Vitter can say whatever he wants. As long as the new facility proposal is effectively blocked then he wins. Does he really care about how best to provide medical care to the indigent patient population? It makes too much sense that he would want only to restore the "medical ghetto" of the old Charity Hospital and thus thoroughly ensure that the whole entity is not viable and will attract no insurance-carrying patients. Who indeed are his benefactors? Who put the legislature up to authorizing the consultants' study of the possibility of renovating the old Charity Hospital building? Who is paying for this media campaign? And isn't he on record as favoring having Medicaid dollars follow the patients to whichever hospital that they choose?

E said...

I don't even know that Vitter is thinking that deep. I think he just sees the New Orleans legislative delegation and does the opposite without really even weighing the issues. He's so lost as a Senator and a candidate I'm not certain he really has much of an agenda beyond self-preserving political calculation. I mean the blockage of Fugate totally blew up in his face because his whole strategy is a very simple and stupid "block obama = win." Yesterday's statement was about changing the subject.

jeffrey said...

Jeffrey,

You may not give Vitter credit for thinking about protecting Ochsner but I certainly do. It's his main dog in this fight. All the other stuff is just window dressing.

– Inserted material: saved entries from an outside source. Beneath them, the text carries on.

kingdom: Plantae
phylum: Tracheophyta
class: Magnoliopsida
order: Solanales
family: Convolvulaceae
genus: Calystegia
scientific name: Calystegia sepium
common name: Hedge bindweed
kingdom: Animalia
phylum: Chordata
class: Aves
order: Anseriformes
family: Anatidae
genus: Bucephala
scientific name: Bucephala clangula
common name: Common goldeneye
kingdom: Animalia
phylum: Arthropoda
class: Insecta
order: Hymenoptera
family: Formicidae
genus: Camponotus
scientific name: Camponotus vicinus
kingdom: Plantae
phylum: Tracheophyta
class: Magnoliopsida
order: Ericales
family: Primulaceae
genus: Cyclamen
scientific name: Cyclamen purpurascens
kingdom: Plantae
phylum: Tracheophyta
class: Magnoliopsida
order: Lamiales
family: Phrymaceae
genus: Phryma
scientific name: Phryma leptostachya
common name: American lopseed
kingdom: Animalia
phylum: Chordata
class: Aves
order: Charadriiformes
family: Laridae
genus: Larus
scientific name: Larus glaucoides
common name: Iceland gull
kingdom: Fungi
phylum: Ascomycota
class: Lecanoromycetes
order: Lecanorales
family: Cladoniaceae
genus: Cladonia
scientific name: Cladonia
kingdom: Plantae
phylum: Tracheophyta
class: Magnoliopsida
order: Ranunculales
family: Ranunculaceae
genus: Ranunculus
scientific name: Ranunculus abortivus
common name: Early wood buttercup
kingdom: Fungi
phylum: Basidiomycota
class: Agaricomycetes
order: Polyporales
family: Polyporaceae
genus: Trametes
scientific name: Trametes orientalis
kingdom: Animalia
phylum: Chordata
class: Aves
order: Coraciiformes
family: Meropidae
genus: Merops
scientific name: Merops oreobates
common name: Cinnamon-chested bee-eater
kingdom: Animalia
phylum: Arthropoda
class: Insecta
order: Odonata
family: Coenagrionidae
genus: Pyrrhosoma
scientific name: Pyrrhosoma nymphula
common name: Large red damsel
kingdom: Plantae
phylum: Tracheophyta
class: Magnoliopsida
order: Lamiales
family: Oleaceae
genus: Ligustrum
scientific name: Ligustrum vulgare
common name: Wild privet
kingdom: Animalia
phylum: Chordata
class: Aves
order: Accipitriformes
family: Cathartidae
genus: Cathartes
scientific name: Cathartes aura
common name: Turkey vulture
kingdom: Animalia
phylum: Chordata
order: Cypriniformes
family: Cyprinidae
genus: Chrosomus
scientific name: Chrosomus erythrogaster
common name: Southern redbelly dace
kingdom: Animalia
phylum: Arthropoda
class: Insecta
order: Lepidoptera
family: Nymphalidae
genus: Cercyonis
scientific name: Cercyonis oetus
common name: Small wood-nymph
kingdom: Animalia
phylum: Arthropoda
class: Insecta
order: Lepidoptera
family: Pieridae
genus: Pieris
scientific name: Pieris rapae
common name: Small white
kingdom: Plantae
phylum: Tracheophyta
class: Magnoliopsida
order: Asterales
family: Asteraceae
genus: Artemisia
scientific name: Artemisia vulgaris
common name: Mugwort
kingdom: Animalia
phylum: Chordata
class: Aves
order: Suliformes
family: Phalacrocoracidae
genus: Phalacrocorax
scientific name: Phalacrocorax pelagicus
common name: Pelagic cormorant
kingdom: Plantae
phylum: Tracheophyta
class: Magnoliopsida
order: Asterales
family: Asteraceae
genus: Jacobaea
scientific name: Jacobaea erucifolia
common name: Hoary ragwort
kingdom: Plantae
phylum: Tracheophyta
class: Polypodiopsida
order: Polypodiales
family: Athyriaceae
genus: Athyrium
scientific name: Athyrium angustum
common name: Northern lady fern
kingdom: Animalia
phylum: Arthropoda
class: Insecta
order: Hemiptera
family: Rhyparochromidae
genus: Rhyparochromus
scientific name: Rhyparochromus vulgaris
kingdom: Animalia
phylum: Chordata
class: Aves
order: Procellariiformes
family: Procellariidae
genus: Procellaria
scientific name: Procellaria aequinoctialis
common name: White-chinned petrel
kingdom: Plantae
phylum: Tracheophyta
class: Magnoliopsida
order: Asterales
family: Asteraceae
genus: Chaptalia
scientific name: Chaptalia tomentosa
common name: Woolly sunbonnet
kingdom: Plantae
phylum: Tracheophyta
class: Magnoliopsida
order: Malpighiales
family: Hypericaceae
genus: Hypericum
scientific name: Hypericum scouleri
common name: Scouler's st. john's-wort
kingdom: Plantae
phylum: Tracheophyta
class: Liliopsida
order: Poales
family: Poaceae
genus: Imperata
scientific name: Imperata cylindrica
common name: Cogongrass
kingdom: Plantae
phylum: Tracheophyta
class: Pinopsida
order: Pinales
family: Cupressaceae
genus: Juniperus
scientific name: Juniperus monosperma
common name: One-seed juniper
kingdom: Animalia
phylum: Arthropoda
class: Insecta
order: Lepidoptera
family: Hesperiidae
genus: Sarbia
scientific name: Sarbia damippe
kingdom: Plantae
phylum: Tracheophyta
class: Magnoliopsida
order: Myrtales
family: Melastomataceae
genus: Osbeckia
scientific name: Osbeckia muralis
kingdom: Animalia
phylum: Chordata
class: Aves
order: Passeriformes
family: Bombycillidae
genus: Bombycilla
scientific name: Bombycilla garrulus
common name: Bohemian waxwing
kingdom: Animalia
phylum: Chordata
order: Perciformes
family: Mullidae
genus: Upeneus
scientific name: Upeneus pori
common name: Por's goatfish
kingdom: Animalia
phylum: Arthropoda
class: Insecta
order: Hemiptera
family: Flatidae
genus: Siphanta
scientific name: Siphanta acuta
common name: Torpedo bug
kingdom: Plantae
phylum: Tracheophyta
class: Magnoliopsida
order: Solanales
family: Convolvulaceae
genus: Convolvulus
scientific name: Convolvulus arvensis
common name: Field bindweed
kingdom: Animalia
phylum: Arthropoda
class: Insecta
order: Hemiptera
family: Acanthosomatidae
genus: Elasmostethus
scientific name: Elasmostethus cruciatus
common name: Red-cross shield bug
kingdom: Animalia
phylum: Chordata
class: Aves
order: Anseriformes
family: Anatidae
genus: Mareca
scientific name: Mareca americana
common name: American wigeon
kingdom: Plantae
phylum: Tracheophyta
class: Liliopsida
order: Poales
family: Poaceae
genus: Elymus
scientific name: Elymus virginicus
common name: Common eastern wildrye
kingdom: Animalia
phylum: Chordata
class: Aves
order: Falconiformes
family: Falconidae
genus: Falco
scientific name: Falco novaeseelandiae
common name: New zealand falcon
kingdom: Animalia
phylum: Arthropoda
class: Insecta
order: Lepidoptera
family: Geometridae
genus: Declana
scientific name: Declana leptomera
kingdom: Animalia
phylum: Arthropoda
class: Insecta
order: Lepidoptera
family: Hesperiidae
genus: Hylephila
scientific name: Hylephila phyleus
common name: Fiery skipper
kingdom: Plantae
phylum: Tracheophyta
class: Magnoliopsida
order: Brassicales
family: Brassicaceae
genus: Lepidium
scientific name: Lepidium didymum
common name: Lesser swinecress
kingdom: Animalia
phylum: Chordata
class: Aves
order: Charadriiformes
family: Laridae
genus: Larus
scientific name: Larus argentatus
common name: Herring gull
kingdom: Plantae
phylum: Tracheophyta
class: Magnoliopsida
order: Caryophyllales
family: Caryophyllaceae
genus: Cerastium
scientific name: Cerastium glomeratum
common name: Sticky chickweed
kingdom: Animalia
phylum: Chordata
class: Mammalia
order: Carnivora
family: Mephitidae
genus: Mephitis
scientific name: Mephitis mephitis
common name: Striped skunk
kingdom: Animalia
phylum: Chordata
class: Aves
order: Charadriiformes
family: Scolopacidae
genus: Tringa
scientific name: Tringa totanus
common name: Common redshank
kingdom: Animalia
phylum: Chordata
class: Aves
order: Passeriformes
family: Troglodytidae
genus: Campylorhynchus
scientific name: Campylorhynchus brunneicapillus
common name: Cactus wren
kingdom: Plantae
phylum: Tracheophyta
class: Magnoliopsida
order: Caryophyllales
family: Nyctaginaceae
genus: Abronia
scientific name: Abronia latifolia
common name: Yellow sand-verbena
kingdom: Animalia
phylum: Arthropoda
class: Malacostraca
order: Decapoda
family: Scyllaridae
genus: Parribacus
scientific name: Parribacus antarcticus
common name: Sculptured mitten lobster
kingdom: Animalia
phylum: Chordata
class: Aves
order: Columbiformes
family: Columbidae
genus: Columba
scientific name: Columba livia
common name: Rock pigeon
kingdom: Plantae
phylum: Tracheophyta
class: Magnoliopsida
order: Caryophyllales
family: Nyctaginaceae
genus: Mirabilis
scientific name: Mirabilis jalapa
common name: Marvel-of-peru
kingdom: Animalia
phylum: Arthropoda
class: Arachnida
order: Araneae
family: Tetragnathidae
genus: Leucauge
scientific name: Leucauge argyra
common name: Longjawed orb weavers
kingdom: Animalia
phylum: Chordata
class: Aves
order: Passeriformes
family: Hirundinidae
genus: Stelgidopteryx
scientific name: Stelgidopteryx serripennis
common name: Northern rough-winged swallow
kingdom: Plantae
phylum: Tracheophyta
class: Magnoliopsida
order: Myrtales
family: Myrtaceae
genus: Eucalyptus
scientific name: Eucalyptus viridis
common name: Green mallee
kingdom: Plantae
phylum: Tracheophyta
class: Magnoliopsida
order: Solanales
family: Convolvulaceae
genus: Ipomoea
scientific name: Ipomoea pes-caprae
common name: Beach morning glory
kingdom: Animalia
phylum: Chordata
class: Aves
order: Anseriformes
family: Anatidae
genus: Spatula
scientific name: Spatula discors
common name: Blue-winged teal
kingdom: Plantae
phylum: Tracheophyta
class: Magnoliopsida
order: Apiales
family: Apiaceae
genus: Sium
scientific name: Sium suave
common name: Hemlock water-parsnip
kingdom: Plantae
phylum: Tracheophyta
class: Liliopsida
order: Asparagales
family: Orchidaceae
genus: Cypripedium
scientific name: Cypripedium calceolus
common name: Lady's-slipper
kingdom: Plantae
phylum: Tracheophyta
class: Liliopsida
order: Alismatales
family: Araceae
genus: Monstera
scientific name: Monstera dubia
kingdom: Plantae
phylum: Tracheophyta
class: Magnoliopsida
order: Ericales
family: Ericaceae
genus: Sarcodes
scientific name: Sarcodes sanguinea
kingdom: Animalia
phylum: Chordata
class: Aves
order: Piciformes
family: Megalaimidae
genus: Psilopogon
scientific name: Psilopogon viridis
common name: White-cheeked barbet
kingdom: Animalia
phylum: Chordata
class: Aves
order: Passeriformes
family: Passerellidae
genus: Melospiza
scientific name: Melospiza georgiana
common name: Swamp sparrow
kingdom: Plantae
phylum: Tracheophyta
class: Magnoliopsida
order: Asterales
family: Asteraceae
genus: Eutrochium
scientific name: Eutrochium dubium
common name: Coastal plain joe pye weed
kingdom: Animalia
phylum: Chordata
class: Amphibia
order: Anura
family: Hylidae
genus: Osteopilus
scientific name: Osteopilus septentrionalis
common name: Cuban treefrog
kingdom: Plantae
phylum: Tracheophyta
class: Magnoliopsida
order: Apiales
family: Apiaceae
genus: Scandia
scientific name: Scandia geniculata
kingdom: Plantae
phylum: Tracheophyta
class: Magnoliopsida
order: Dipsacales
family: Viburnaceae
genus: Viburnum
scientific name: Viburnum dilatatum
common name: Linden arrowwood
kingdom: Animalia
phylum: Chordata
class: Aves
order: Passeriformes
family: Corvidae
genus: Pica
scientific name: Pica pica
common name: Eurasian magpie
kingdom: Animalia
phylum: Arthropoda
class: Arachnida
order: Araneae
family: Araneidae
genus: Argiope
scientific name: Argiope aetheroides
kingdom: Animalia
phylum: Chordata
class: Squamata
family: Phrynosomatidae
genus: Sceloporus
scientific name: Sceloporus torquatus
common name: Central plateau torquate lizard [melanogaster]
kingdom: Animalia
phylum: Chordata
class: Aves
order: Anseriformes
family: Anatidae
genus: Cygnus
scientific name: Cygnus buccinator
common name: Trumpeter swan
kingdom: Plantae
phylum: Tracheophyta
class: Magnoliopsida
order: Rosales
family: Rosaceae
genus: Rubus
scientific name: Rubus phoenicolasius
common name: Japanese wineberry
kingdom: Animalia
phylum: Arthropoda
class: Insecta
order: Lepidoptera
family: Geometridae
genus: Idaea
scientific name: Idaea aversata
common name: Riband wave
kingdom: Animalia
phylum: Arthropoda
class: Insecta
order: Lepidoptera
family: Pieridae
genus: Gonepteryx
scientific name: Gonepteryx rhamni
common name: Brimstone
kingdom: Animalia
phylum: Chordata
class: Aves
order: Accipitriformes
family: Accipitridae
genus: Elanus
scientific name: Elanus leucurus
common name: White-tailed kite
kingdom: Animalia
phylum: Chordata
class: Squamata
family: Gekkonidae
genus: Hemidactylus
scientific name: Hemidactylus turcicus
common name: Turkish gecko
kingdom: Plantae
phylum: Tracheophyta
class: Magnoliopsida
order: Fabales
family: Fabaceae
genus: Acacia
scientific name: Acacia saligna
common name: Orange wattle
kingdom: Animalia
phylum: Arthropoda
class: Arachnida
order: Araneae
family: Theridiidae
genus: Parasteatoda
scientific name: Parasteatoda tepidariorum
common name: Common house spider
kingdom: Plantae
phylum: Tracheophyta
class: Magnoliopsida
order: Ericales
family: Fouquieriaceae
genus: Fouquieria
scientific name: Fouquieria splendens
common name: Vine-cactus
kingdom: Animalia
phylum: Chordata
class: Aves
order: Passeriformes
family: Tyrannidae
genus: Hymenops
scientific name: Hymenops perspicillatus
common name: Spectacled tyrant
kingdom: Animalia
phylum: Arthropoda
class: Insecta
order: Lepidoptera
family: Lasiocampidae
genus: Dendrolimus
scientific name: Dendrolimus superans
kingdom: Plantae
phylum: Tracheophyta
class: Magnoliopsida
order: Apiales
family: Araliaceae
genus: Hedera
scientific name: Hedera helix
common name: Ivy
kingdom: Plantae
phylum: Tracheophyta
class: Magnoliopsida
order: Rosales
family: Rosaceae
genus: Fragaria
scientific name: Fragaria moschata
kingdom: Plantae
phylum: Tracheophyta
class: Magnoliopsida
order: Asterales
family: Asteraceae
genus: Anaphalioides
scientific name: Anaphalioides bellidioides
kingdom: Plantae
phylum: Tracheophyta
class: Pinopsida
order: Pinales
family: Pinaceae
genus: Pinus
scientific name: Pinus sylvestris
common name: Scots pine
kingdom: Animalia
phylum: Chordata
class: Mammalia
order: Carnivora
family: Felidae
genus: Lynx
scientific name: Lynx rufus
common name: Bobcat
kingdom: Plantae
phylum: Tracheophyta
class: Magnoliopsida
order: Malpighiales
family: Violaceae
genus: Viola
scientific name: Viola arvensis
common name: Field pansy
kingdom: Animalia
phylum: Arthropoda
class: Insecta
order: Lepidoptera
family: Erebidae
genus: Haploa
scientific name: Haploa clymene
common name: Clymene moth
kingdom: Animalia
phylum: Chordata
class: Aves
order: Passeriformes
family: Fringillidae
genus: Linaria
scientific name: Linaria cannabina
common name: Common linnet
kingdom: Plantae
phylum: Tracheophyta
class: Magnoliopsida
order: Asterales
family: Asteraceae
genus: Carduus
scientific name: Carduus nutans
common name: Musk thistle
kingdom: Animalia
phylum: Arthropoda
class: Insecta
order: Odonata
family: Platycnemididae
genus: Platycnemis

As far as shared governance is concerned, I tend to disagree there as well (although LSU appears to be giving ground on this point) I would prefer to see a state institution in charge of a state facility. Cowen just wants Tulane in a better position to leech as it always does.

jeffrey said...

E,

Vitter is a lock to coast to reelection. Bank it.

E said...

He's certainly in a better position than any of his potential rivals but make no mistake about it - he's nervous.

Anonymous said...

Why on earth would he be nervous? About a Tony Perkins challenge from the right? Maybe, but sticking it to New Orleans scored plenty of points for him.

E said...

There's a lot of time between now and November 2010. I think there are a lot of GOP vultures circling over the weakening Vitter. I think it's going to be a lot of fun to watch ultimately.